───── PROVIDED RECORDS ─────

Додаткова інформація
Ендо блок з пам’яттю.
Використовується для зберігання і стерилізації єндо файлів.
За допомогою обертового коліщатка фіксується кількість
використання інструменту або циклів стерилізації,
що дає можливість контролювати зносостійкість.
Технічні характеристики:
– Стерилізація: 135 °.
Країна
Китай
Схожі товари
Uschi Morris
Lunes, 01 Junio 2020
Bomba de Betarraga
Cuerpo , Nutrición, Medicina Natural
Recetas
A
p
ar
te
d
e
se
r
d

─────
───── PROVIDED RECORDS ─────

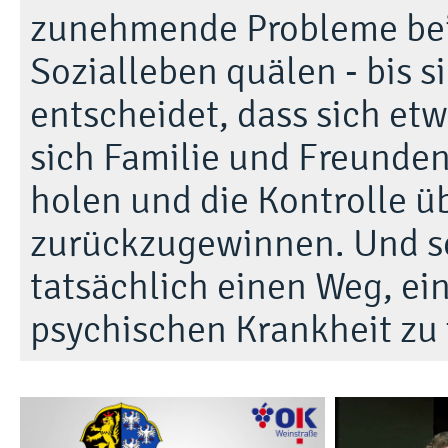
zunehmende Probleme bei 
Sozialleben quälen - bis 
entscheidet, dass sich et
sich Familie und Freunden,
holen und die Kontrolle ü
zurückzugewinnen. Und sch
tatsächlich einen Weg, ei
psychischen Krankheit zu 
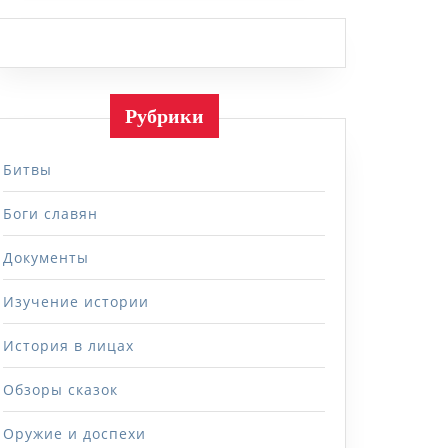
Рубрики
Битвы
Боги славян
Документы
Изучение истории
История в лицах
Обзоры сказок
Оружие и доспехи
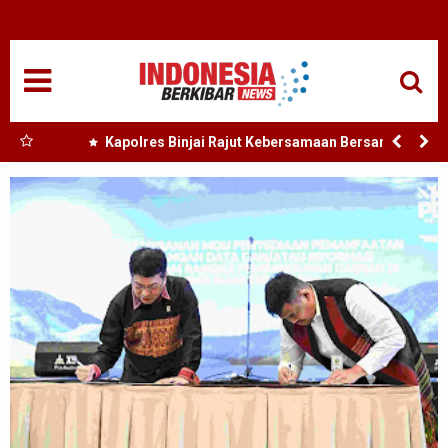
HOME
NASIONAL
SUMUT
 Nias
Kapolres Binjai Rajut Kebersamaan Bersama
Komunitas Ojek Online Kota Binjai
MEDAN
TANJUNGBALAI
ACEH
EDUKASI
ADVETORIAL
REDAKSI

─────
───── PROVIDED RECORDS ─────

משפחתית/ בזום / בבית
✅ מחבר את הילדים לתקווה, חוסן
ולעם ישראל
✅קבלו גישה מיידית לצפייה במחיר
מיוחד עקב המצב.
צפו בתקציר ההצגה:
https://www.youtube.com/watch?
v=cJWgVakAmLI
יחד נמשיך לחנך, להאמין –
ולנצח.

─────

AIM OF THE EXERCISE ->
Scan the material for "Binjai" and copy the lines that hold it.

RESULT OF THIS TASK ->
Kapolres Binjai Rajut Kebersamaan Bersama
Komunitas Ojek Online Kota Binjai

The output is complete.